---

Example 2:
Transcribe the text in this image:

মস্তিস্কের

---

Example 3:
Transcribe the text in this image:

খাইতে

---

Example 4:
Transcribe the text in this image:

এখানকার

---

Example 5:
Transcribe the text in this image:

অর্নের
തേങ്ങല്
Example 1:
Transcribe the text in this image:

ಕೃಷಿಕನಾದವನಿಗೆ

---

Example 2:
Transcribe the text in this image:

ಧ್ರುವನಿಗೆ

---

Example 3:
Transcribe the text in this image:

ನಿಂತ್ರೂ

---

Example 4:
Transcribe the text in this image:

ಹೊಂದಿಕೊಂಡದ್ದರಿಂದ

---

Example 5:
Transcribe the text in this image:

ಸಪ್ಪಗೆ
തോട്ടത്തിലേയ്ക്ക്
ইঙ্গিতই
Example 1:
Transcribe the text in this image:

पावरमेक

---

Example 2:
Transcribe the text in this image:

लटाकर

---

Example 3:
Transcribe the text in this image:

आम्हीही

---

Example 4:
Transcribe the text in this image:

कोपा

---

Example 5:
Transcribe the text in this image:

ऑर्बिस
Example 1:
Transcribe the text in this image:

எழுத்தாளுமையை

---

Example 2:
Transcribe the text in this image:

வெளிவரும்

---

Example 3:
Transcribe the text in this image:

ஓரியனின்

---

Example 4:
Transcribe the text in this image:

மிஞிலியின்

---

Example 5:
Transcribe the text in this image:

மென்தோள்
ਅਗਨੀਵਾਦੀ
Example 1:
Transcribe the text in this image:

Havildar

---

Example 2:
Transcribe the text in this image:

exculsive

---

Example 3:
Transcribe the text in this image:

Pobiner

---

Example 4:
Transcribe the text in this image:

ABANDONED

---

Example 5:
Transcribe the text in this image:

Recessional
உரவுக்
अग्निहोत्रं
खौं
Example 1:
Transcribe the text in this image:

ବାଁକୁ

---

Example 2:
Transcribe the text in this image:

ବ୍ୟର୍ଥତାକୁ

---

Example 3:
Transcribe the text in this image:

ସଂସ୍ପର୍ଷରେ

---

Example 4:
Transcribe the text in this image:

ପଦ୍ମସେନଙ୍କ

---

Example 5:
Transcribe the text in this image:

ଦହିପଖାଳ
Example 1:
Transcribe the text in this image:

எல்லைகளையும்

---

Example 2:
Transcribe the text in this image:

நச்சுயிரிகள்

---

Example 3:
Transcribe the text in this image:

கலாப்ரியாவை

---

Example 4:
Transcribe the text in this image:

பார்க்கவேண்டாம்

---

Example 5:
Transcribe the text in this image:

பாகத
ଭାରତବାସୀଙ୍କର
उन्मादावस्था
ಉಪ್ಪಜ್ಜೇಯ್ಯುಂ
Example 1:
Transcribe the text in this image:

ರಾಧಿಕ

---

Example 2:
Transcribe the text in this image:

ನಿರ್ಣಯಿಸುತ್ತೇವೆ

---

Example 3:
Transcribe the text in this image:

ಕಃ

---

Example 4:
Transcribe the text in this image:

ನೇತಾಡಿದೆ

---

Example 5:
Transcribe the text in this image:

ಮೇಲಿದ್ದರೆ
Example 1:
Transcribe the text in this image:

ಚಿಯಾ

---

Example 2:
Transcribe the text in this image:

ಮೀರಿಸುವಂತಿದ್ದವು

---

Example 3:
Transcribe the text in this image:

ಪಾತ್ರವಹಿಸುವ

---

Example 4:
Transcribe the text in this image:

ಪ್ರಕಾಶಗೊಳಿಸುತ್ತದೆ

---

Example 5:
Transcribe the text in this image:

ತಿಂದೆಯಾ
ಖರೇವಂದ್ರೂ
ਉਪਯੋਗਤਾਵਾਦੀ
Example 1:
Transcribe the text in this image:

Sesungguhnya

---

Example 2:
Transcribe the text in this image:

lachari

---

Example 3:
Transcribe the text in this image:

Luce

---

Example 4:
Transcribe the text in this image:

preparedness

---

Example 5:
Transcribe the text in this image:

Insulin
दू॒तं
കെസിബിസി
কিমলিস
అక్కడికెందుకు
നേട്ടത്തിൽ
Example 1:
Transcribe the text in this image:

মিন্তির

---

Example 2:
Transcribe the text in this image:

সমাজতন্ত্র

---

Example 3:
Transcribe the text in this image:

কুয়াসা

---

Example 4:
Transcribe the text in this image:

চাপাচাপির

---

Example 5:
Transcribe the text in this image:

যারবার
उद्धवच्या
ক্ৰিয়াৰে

****************

▶ Directions: Could you retype every record above exactly as given?

▶ The answer:
---

Example 2:
Transcribe the text in this image:

মস্তিস্কের

---

Example 3:
Transcribe the text in this image:

খাইতে

---

Example 4:
Transcribe the text in this image:

এখানকার

---

Example 5:
Transcribe the text in this image:

অর্নের
തേങ്ങല്
Example 1:
Transcribe the text in this image:

ಕೃಷಿಕನಾದವನಿಗೆ

---

Example 2:
Transcribe the text in this image:

ಧ್ರುವನಿಗೆ

---

Example 3:
Transcribe the text in this image:

ನಿಂತ್ರೂ

---

Example 4:
Transcribe the text in this image:

ಹೊಂದಿಕೊಂಡದ್ದರಿಂದ

---

Example 5:
Transcribe the text in this image:

ಸಪ್ಪಗೆ
തോട്ടത്തിലേയ്ക്ക്
ইঙ্গিতই
Example 1:
Transcribe the text in this image:

पावरमेक

---

Example 2:
Transcribe the text in this image:

लटाकर

---

Example 3:
Transcribe the text in this image:

आम्हीही

---

Example 4:
Transcribe the text in this image:

कोपा

---

Example 5:
Transcribe the text in this image:

ऑर्बिस
Example 1:
Transcribe the text in this image:

எழுத்தாளுமையை

---

Example 2:
Transcribe the text in this image:

வெளிவரும்

---

Example 3:
Transcribe the text in this image:

ஓரியனின்

---

Example 4:
Transcribe the text in this image:

மிஞிலியின்

---

Example 5:
Transcribe the text in this image:

மென்தோள்
ਅਗਨੀਵਾਦੀ
Example 1:
Transcribe the text in this image:

Havildar

---

Example 2:
Transcribe the text in this image:

exculsive

---

Example 3:
Transcribe the text in this image:

Pobiner

---

Example 4:
Transcribe the text in this image:

ABANDONED

---

Example 5:
Transcribe the text in this image:

Recessional
உரவுக்
अग्निहोत्रं
खौं
Example 1:
Transcribe the text in this image:

ବାଁକୁ

---

Example 2:
Transcribe the text in this image:

ବ୍ୟର୍ଥତାକୁ

---

Example 3:
Transcribe the text in this image:

ସଂସ୍ପର୍ଷରେ

---

Example 4:
Transcribe the text in this image:

ପଦ୍ମସେନଙ୍କ

---

Example 5:
Transcribe the text in this image:

ଦହିପଖାଳ
Example 1:
Transcribe the text in this image:

எல்லைகளையும்

---

Example 2:
Transcribe the text in this image:

நச்சுயிரிகள்

---

Example 3:
Transcribe the text in this image:

கலாப்ரியாவை

---

Example 4:
Transcribe the text in this image:

பார்க்கவேண்டாம்

---

Example 5:
Transcribe the text in this image:

பாகத
ଭାରତବାସୀଙ୍କର
उन्मादावस्था
ಉಪ್ಪಜ್ಜೇಯ್ಯುಂ
Example 1:
Transcribe the text in this image:

ರಾಧಿಕ

---

Example 2:
Transcribe the text in this image:

ನಿರ್ಣಯಿಸುತ್ತೇವೆ

---

Example 3:
Transcribe the text in this image:

ಕಃ

---

Example 4:
Transcribe the text in this image:

ನೇತಾಡಿದೆ

---

Example 5:
Transcribe the text in this image:

ಮೇಲಿದ್ದರೆ
Example 1:
Transcribe the text in this image:

ಚಿಯಾ

---

Example 2:
Transcribe the text in this image:

ಮೀರಿಸುವಂತಿದ್ದವು

---

Example 3:
Transcribe the text in this image:

ಪಾತ್ರವಹಿಸುವ

---

Example 4:
Transcribe the text in this image:

ಪ್ರಕಾಶಗೊಳಿಸುತ್ತದೆ

---

Example 5:
Transcribe the text in this image:

ತಿಂದೆಯಾ
ಖರೇವಂದ್ರೂ
ਉਪਯੋਗਤਾਵਾਦੀ
Example 1:
Transcribe the text in this image:

Sesungguhnya

---

Example 2:
Transcribe the text in this image:

lachari

---

Example 3:
Transcribe the text in this image:

Luce

---

Example 4:
Transcribe the text in this image:

preparedness

---

Example 5:
Transcribe the text in this image:

Insulin
दू॒तं
കെസിബിസി
কিমলিস
అక్కడికెందుకు
നേട്ടത്തിൽ
Example 1:
Transcribe the text in this image:

মিন্তির

---

Example 2:
Transcribe the text in this image:

সমাজতন্ত্র

---

Example 3:
Transcribe the text in this image:

কুয়াসা

---

Example 4:
Transcribe the text in this image:

চাপাচাপির

---

Example 5:
Transcribe the text in this image:

যারবার
उद्धवच्या
ক্ৰিয়াৰে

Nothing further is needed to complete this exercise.